(Region annotation records)
==========

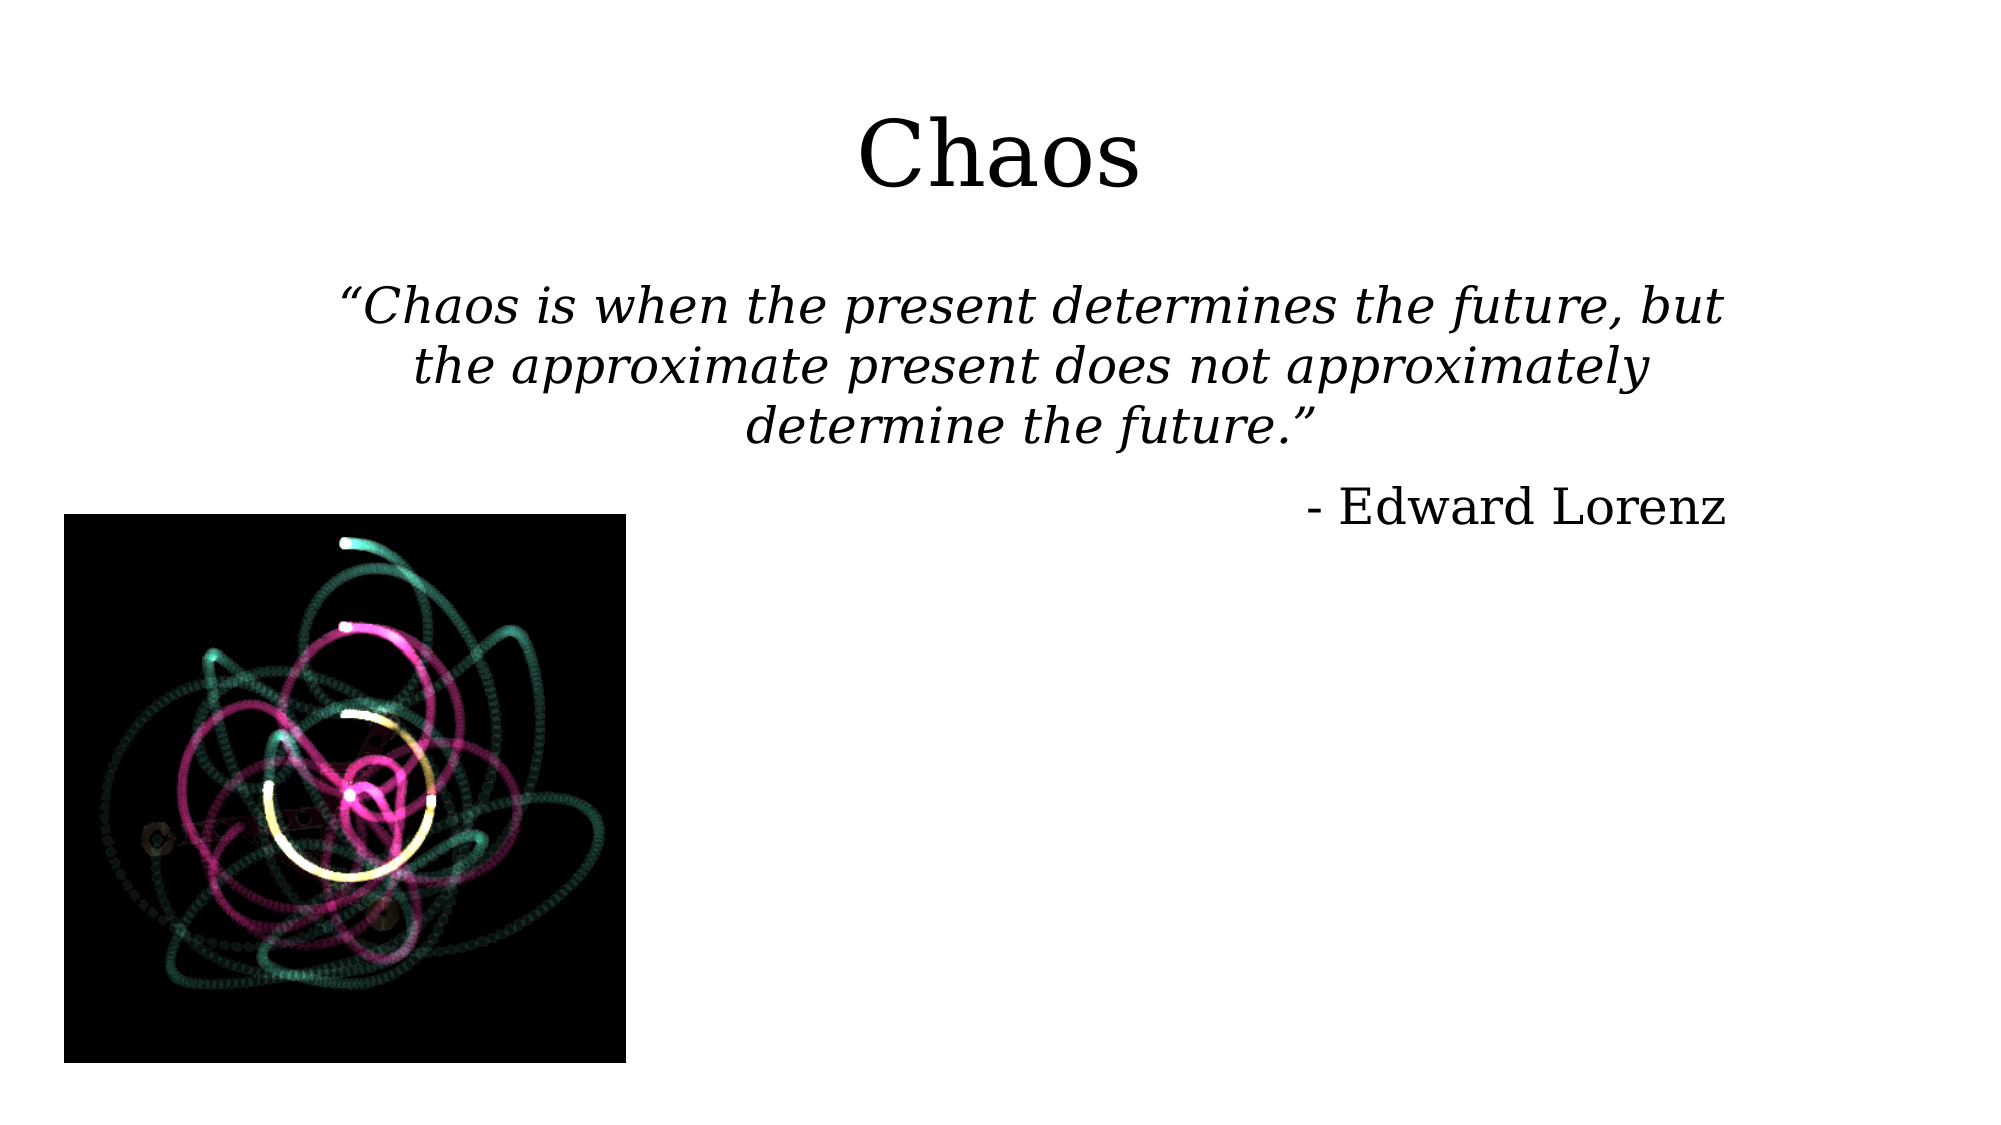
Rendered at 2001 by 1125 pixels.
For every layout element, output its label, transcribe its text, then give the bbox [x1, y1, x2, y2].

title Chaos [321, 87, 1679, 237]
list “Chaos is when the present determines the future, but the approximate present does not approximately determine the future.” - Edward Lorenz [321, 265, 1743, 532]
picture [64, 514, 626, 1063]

==========

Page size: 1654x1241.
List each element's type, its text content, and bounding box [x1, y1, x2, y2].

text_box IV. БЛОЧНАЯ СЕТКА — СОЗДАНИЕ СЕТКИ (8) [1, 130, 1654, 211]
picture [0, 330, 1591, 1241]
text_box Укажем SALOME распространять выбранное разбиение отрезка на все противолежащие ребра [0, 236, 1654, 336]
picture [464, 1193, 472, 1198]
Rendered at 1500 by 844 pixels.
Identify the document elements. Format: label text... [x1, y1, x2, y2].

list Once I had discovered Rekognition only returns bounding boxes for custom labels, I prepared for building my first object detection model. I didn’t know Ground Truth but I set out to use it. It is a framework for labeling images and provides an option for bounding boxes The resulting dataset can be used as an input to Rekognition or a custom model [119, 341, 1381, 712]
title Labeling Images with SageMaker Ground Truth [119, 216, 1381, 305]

==========

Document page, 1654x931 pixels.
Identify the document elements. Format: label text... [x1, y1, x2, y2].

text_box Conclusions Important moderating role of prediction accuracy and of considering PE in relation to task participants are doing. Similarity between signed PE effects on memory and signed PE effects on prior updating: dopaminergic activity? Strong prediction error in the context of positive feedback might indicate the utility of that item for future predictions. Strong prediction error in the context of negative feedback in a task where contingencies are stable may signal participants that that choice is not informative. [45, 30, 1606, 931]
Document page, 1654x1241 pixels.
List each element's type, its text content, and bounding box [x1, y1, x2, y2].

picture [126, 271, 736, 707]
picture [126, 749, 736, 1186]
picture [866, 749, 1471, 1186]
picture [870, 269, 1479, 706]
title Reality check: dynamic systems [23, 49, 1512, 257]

==========

Challenge:
Copy out the lines of the material word for word, starting at the line containing "Document page, 1654x931 pixels." and ending at the line containing "title Reality check: dynamic", with both of those lines included.

Answer to this task:
Document page, 1654x931 pixels.
Identify the document elements. Format: label text... [x1, y1, x2, y2].

text_box Conclusions Important moderating role of prediction accuracy and of considering PE in relation to task participants are doing. Similarity between signed PE effects on memory and signed PE effects on prior updating: dopaminergic activity? Strong prediction error in the context of positive feedback might indicate the utility of that item for future predictions. Strong prediction error in the context of negative feedback in a task where contingencies are stable may signal participants that that choice is not informative. [45, 30, 1606, 931]
Document page, 1654x1241 pixels.
List each element's type, its text content, and bounding box [x1, y1, x2, y2].

picture [126, 271, 736, 707]
picture [126, 749, 736, 1186]
picture [866, 749, 1471, 1186]
picture [870, 269, 1479, 706]
title Reality check: dynamic systems [23, 49, 1512, 257]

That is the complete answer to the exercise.